# Exercise objective
Return each line of the data below that contains the string "label".

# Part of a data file
□ □ □ □ □
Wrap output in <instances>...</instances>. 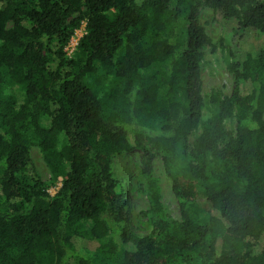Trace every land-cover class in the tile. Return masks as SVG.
Masks as SVG:
<instances>
[{
    "label": "trees",
    "instance_id": "trees-1",
    "mask_svg": "<svg viewBox=\"0 0 264 264\" xmlns=\"http://www.w3.org/2000/svg\"><path fill=\"white\" fill-rule=\"evenodd\" d=\"M199 2L0 0V264H264V0H202L223 28L233 81L205 121L200 63L216 48ZM33 144L59 183L54 194L35 171ZM148 147L179 220L146 168L152 228L138 237L120 227L127 201L111 159Z\"/></svg>",
    "mask_w": 264,
    "mask_h": 264
},
{
    "label": "rangeland",
    "instance_id": "rangeland-1",
    "mask_svg": "<svg viewBox=\"0 0 264 264\" xmlns=\"http://www.w3.org/2000/svg\"><path fill=\"white\" fill-rule=\"evenodd\" d=\"M199 22L204 29L206 35L214 44L216 51L214 55L204 59L200 63L201 67V91L203 98V108L201 110L200 121H205L217 114L220 102L223 98L228 97L233 88L232 75L229 71V58L226 51L219 46V39L223 35V28L216 21L214 13L211 9L203 6L202 0L198 4ZM187 23L182 22L181 34L183 35ZM10 24L8 25V27ZM84 26L77 30L71 38L68 46L65 48L68 57H72L79 38L83 35ZM157 66L149 68L144 74L157 69ZM109 81H105L104 85H108ZM11 93L15 95L17 102L20 103L23 97L22 92L17 86L11 87ZM51 120L49 117L40 119V125L44 128L51 127ZM235 120L230 117L224 121V129L233 137L235 134ZM198 129L192 131L187 137V148L192 150ZM63 144L62 136H59L58 145ZM147 153L151 154V159L146 157ZM30 158L35 168L36 173L47 187L50 194H54L59 187L58 181H55L47 166L45 165L42 154L39 148L33 144L30 147ZM112 170L115 177L119 180L125 193L126 219L120 223V227L124 228L128 233H133L138 237H144L151 231V223L146 216L149 208V191L143 178H140L141 171L148 168L151 171V176L157 181V188L159 191V199L162 208L169 217V219L179 220L178 202L171 190V181L167 178L161 158L153 148L148 147L146 150L138 149L129 154L115 155L111 159ZM140 178L138 189L137 179ZM137 186V187H136ZM199 218L203 217L199 213ZM90 227L89 223L83 225L84 230ZM95 244H90L86 249L91 250ZM79 255L89 256L90 252L87 250L79 251ZM69 264H76V260L70 259Z\"/></svg>",
    "mask_w": 264,
    "mask_h": 264
}]
</instances>
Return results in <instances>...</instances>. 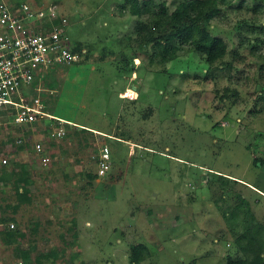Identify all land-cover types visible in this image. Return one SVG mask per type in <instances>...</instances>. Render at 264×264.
Returning a JSON list of instances; mask_svg holds the SVG:
<instances>
[{
    "label": "rangeland",
    "instance_id": "rangeland-1",
    "mask_svg": "<svg viewBox=\"0 0 264 264\" xmlns=\"http://www.w3.org/2000/svg\"><path fill=\"white\" fill-rule=\"evenodd\" d=\"M9 1L39 10L56 6L67 20V42L88 50L69 67L49 111L89 130L68 127L59 141L40 128L21 130L32 143L23 158L0 150V168L23 159L31 169L32 199L17 210L5 206L17 199L11 182H0L3 226L25 232L19 245L32 250L33 260L49 254L42 264H131L136 242L150 249L140 264H228L229 257H242L235 233L245 224L244 209L226 218L223 208L235 209L239 192L250 211L264 217V164L254 163L264 160V0L221 3L211 32L230 46L223 69L219 60L209 67L189 45L170 60L160 59L154 43L144 51L130 37L139 21H150V12L132 14L128 0ZM152 1L159 10L164 0ZM165 1L171 12L182 0ZM134 43L139 57L131 72L123 53ZM43 122L51 126L53 119ZM5 132L16 135L14 128L4 130L1 148L14 150L2 145ZM37 141L55 150L47 165L35 152ZM105 144L111 169L91 179ZM208 170L251 187L221 182ZM0 264H23L1 235Z\"/></svg>",
    "mask_w": 264,
    "mask_h": 264
},
{
    "label": "trees",
    "instance_id": "trees-1",
    "mask_svg": "<svg viewBox=\"0 0 264 264\" xmlns=\"http://www.w3.org/2000/svg\"><path fill=\"white\" fill-rule=\"evenodd\" d=\"M130 1V7L132 14L137 16H141L144 13L150 12V21L148 23L140 22L136 24L135 33L137 34L135 38L132 36L130 38L134 39L137 42V45L144 49V51H148V44L154 43L155 51H158L160 54V59L162 60H170L176 57L180 51L182 50L184 45H189L192 50L197 52L201 59L211 66H215L216 62L218 63L219 69H223L226 65H224V58L229 51V44L225 37L221 34H217L211 32V28L213 25V21L215 19H219L222 14L221 3L224 0H182L180 4L171 12L168 10L167 2L161 1L158 4L159 10L155 8H151V4L154 3L152 0H128ZM20 2H14L13 4H19ZM155 5V7L157 6ZM254 42V40H250ZM242 44L244 41H241ZM133 49L129 55H124V67L126 70H130L131 72L136 71V67H134L133 60L138 58V52L136 53L135 43L132 45ZM72 51L74 53L82 54L83 52H88V50L83 51V44H74L72 45ZM86 54V53H85ZM151 59V57H150ZM231 64V62H230ZM211 71L208 70L207 74L210 75ZM136 98H134L135 100ZM60 116V115H59ZM62 117V116H60ZM42 124L34 123V127H26V125L19 126H11L7 124L3 126L0 131V137L4 134V130H8L14 128L16 131V135H12L11 132H5L9 139H5L2 142V145L11 144L14 146V150L2 149L0 145V150L4 152L14 151L18 155L24 157L26 151H29L32 148V143L29 138L26 136L23 137L22 143H17L16 138L17 135L21 134V130H33V128H40L45 131L46 134H49L54 138V141L63 140L65 136L69 135V131L61 136L51 135L53 124H58L59 119H53V123L50 126L45 125L43 122L46 117L41 118ZM69 129L71 127L75 128L74 132H85L89 130L87 126H78L76 123L67 124L66 128ZM68 130V129H67ZM50 132V133H49ZM103 134V133H100ZM104 135V134H103ZM28 136H30L28 134ZM31 137V136H30ZM110 137V136H106ZM44 138V136H43ZM42 138V140H44ZM13 139V140H12ZM42 143V141H39ZM36 144V143H35ZM44 147L52 157L55 155V150L52 149L53 146L44 144ZM31 146V147H30ZM35 148V146H34ZM260 161L264 164V160L261 157H255L254 163ZM3 166L0 168V182L2 184H7L11 182L13 189L17 195L16 202L7 203L5 206L11 207L13 206V210H17L18 206H20V201H31V190L28 187V183L31 181V169L27 160H14L8 166L6 164H2ZM256 165H258L256 163ZM7 166V167H6ZM214 174H217V177L221 180V182L233 181V182H241L245 185L248 184L238 180L233 176L227 175L220 171H211ZM99 173H91L88 172V175L91 179H95ZM100 175V174H99ZM255 186L256 189L259 187ZM254 187V188H255ZM261 190V189H260ZM264 192V190H262ZM225 193L219 194V197H222L224 200L226 198ZM235 197L238 199V202L235 203V209L231 210L228 206L223 208V215L226 218L236 217L238 211L244 209V217L242 219V223L245 224L242 226L239 232L235 233V241L240 251L243 253L242 257L231 258L229 257L226 261L228 264H264V217L263 219H259L255 216V213L250 211L249 201L246 196L242 193H236ZM1 208V207H0ZM14 219V218H12ZM4 215L0 214V235L9 245L12 244L17 256L22 260L23 264H42V256H50L49 254H37L33 260L32 258V250L28 247L23 248L18 243L19 237H23L25 235L24 231H20L16 228H11L9 224L3 226L5 223ZM18 243V244H17ZM150 255V249L146 243L136 242L131 244L130 246V263L131 264H140L147 256Z\"/></svg>",
    "mask_w": 264,
    "mask_h": 264
},
{
    "label": "built area",
    "instance_id": "built-area-1",
    "mask_svg": "<svg viewBox=\"0 0 264 264\" xmlns=\"http://www.w3.org/2000/svg\"><path fill=\"white\" fill-rule=\"evenodd\" d=\"M64 23L67 20L56 6L39 10L25 2L0 0V131L7 124L34 127L46 117L59 119L51 135L61 136L67 124H72L49 111L69 67L79 60L67 42ZM22 141L21 134L17 135L16 142ZM34 149L42 164L51 162L43 143L37 141ZM2 161L8 163V158ZM97 167L100 175L111 169V150L106 144L100 149Z\"/></svg>",
    "mask_w": 264,
    "mask_h": 264
},
{
    "label": "crops",
    "instance_id": "crops-1",
    "mask_svg": "<svg viewBox=\"0 0 264 264\" xmlns=\"http://www.w3.org/2000/svg\"><path fill=\"white\" fill-rule=\"evenodd\" d=\"M134 92H135V90H134ZM122 93V92H121ZM130 98H136V97H130ZM80 126H83L82 124H79ZM91 129H95V128H91ZM96 130H98V129H96ZM100 131H102V130H100ZM103 133H105V131H102ZM95 133H99V132H95ZM106 134V133H105ZM107 135V134H106ZM109 136H111V137H116L115 135H112V134H108ZM116 138H121V139H124V140H126V141H129V140H127V139H125V138H122L121 136H118V137H116ZM131 141V140H130ZM130 144V146H131V148L129 149V151H132V148L135 146V144H134V142H130L129 143ZM132 144V145H131Z\"/></svg>",
    "mask_w": 264,
    "mask_h": 264
},
{
    "label": "water",
    "instance_id": "water-1",
    "mask_svg": "<svg viewBox=\"0 0 264 264\" xmlns=\"http://www.w3.org/2000/svg\"><path fill=\"white\" fill-rule=\"evenodd\" d=\"M259 163V162H258ZM260 164V163H259Z\"/></svg>",
    "mask_w": 264,
    "mask_h": 264
}]
</instances>
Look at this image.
□ □ □ □ □
# Exercise result
    "label": "trees",
    "label": "rangeland",
    "label": "rangeland",
    "label": "trees",
    "label": "built area",
    "label": "crops",
    "label": "water",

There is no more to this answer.